YOUR GOAL - Rewrite the lines of the material as a JSON list of strings, one string per line, starting with the line containing "2.28.2 catalogue (DETECT_THRESH" and going on through the line containing "461 142 9 8 - 150", both included. Leave out any blank lines.

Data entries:
#####

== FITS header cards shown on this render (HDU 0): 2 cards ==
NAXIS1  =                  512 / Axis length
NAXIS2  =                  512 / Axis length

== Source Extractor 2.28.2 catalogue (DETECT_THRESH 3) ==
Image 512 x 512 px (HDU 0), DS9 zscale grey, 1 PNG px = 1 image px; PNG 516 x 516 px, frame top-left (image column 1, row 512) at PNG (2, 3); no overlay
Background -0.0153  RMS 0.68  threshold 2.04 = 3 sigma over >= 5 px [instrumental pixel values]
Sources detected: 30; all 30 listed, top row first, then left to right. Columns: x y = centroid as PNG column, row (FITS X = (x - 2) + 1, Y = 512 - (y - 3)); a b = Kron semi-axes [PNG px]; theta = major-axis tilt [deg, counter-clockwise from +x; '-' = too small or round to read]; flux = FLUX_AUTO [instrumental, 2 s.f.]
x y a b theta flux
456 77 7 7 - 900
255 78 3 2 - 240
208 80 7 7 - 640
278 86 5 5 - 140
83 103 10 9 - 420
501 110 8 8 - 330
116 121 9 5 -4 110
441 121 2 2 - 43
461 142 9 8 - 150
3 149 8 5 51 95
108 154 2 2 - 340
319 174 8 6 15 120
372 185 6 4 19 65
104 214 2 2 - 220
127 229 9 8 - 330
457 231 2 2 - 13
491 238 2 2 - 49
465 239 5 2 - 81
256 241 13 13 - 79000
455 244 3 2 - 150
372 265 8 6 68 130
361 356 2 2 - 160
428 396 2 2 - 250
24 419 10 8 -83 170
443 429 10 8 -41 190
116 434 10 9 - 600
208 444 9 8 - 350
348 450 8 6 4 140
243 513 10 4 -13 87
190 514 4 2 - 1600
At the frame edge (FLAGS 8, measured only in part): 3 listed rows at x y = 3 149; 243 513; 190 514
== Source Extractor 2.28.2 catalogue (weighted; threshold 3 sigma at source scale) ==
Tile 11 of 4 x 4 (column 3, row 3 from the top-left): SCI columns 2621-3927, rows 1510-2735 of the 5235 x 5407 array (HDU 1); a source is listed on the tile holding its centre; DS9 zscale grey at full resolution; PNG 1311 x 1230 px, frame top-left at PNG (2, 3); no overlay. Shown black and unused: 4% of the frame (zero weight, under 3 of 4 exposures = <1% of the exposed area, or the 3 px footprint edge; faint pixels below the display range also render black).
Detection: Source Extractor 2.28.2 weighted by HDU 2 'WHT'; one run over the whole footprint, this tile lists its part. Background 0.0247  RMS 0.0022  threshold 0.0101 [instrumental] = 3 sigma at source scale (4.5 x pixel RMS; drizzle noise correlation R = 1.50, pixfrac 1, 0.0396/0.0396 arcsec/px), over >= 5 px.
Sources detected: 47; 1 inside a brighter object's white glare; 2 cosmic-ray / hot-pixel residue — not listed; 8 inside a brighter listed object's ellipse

#####

RIGHT ANSWER -
[
  "== Source Extractor 2.28.2 catalogue (DETECT_THRESH 3) ==",
  "Image 512 x 512 px (HDU 0), DS9 zscale grey, 1 PNG px = 1 image px; PNG 516 x 516 px, frame top-left (image column 1, row 512) at PNG (2, 3); no overlay",
  "Background -0.0153  RMS 0.68  threshold 2.04 = 3 sigma over >= 5 px [instrumental pixel values]",
  "Sources detected: 30; all 30 listed, top row first, then left to right. Columns: x y = centroid as PNG column, row (FITS X = (x - 2) + 1, Y = 512 - (y - 3)); a b = Kron semi-axes [PNG px]; theta = major-axis tilt [deg, counter-clockwise from +x; '-' = too small or round to read]; flux = FLUX_AUTO [instrumental, 2 s.f.]",
  "x y a b theta flux",
  "456 77 7 7 - 900",
  "255 78 3 2 - 240",
  "208 80 7 7 - 640",
  "278 86 5 5 - 140",
  "83 103 10 9 - 420",
  "501 110 8 8 - 330",
  "116 121 9 5 -4 110",
  "441 121 2 2 - 43",
  "461 142 9 8 - 150"
]